Start of Dataset records
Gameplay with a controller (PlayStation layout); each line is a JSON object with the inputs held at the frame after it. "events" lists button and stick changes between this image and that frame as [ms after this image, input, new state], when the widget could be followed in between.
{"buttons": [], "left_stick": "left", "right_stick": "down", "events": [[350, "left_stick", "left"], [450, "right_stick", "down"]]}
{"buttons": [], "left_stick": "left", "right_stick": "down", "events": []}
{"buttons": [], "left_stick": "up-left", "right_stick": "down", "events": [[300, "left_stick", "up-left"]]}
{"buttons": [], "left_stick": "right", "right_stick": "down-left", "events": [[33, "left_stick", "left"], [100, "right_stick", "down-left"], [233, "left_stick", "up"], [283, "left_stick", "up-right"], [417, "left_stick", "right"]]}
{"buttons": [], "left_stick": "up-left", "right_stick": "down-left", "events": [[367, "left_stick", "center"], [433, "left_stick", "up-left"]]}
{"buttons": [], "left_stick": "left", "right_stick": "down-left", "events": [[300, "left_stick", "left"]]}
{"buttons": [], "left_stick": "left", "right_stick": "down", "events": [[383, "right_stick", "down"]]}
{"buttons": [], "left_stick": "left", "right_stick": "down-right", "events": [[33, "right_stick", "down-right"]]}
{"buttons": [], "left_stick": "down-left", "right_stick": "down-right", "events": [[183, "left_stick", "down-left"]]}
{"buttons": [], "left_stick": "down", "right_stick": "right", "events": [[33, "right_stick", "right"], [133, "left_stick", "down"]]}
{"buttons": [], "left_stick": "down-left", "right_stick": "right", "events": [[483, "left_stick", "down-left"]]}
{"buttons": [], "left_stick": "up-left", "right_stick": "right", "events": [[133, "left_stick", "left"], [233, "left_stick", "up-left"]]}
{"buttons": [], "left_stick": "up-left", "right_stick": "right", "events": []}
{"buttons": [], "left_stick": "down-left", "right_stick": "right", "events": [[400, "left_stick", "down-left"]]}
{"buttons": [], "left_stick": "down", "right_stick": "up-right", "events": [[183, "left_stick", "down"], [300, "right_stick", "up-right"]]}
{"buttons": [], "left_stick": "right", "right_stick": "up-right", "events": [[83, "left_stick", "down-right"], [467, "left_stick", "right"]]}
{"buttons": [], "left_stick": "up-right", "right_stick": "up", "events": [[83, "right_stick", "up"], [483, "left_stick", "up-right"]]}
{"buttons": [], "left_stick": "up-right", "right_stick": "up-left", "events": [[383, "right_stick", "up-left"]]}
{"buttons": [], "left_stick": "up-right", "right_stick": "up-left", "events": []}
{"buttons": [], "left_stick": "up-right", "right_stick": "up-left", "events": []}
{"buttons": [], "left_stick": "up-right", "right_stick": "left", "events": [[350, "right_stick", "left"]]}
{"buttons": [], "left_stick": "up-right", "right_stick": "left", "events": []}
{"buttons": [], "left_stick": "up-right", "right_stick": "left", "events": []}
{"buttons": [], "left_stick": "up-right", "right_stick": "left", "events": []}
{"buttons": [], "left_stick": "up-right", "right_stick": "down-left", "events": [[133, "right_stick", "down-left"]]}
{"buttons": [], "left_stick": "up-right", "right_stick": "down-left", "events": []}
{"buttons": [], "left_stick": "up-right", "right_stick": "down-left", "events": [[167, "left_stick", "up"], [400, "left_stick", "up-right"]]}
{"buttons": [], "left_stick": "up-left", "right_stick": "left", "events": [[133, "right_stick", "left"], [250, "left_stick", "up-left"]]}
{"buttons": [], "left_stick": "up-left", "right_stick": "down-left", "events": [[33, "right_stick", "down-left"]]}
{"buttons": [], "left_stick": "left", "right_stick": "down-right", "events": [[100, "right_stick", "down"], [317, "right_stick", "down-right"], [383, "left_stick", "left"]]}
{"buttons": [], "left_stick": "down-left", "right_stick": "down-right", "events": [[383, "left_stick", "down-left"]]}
End of Dataset records
Task directions
Write out each record exactly, without addition or omission.

Answer to this problem
Gameplay with a controller (PlayStation layout); each line is a JSON object with the inputs held at the frame after it. "events" lists button and stick changes between this image and that frame as [ms after this image, input, new state], when the widget could be followed in between.
{"buttons": [], "left_stick": "left", "right_stick": "down", "events": [[350, "left_stick", "left"], [450, "right_stick", "down"]]}
{"buttons": [], "left_stick": "left", "right_stick": "down", "events": []}
{"buttons": [], "left_stick": "up-left", "right_stick": "down", "events": [[300, "left_stick", "up-left"]]}
{"buttons": [], "left_stick": "right", "right_stick": "down-left", "events": [[33, "left_stick", "left"], [100, "right_stick", "down-left"], [233, "left_stick", "up"], [283, "left_stick", "up-right"], [417, "left_stick", "right"]]}
{"buttons": [], "left_stick": "up-left", "right_stick": "down-left", "events": [[367, "left_stick", "center"], [433, "left_stick", "up-left"]]}
{"buttons": [], "left_stick": "left", "right_stick": "down-left", "events": [[300, "left_stick", "left"]]}
{"buttons": [], "left_stick": "left", "right_stick": "down", "events": [[383, "right_stick", "down"]]}
{"buttons": [], "left_stick": "left", "right_stick": "down-right", "events": [[33, "right_stick", "down-right"]]}
{"buttons": [], "left_stick": "down-left", "right_stick": "down-right", "events": [[183, "left_stick", "down-left"]]}
{"buttons": [], "left_stick": "down", "right_stick": "right", "events": [[33, "right_stick", "right"], [133, "left_stick", "down"]]}
{"buttons": [], "left_stick": "down-left", "right_stick": "right", "events": [[483, "left_stick", "down-left"]]}
{"buttons": [], "left_stick": "up-left", "right_stick": "right", "events": [[133, "left_stick", "left"], [233, "left_stick", "up-left"]]}
{"buttons": [], "left_stick": "up-left", "right_stick": "right", "events": []}
{"buttons": [], "left_stick": "down-left", "right_stick": "right", "events": [[400, "left_stick", "down-left"]]}
{"buttons": [], "left_stick": "down", "right_stick": "up-right", "events": [[183, "left_stick", "down"], [300, "right_stick", "up-right"]]}
{"buttons": [], "left_stick": "right", "right_stick": "up-right", "events": [[83, "left_stick", "down-right"], [467, "left_stick", "right"]]}
{"buttons": [], "left_stick": "up-right", "right_stick": "up", "events": [[83, "right_stick", "up"], [483, "left_stick", "up-right"]]}
{"buttons": [], "left_stick": "up-right", "right_stick": "up-left", "events": [[383, "right_stick", "up-left"]]}
{"buttons": [], "left_stick": "up-right", "right_stick": "up-left", "events": []}
{"buttons": [], "left_stick": "up-right", "right_stick": "up-left", "events": []}
{"buttons": [], "left_stick": "up-right", "right_stick": "left", "events": [[350, "right_stick", "left"]]}
{"buttons": [], "left_stick": "up-right", "right_stick": "left", "events": []}
{"buttons": [], "left_stick": "up-right", "right_stick": "left", "events": []}
{"buttons": [], "left_stick": "up-right", "right_stick": "left", "events": []}
{"buttons": [], "left_stick": "up-right", "right_stick": "down-left", "events": [[133, "right_stick", "down-left"]]}
{"buttons": [], "left_stick": "up-right", "right_stick": "down-left", "events": []}
{"buttons": [], "left_stick": "up-right", "right_stick": "down-left", "events": [[167, "left_stick", "up"], [400, "left_stick", "up-right"]]}
{"buttons": [], "left_stick": "up-left", "right_stick": "left", "events": [[133, "right_stick", "left"], [250, "left_stick", "up-left"]]}
{"buttons": [], "left_stick": "up-left", "right_stick": "down-left", "events": [[33, "right_stick", "down-left"]]}
{"buttons": [], "left_stick": "left", "right_stick": "down-right", "events": [[100, "right_stick", "down"], [317, "right_stick", "down-right"], [383, "left_stick", "left"]]}
{"buttons": [], "left_stick": "down-left", "right_stick": "down-right", "events": [[383, "left_stick", "down-left"]]}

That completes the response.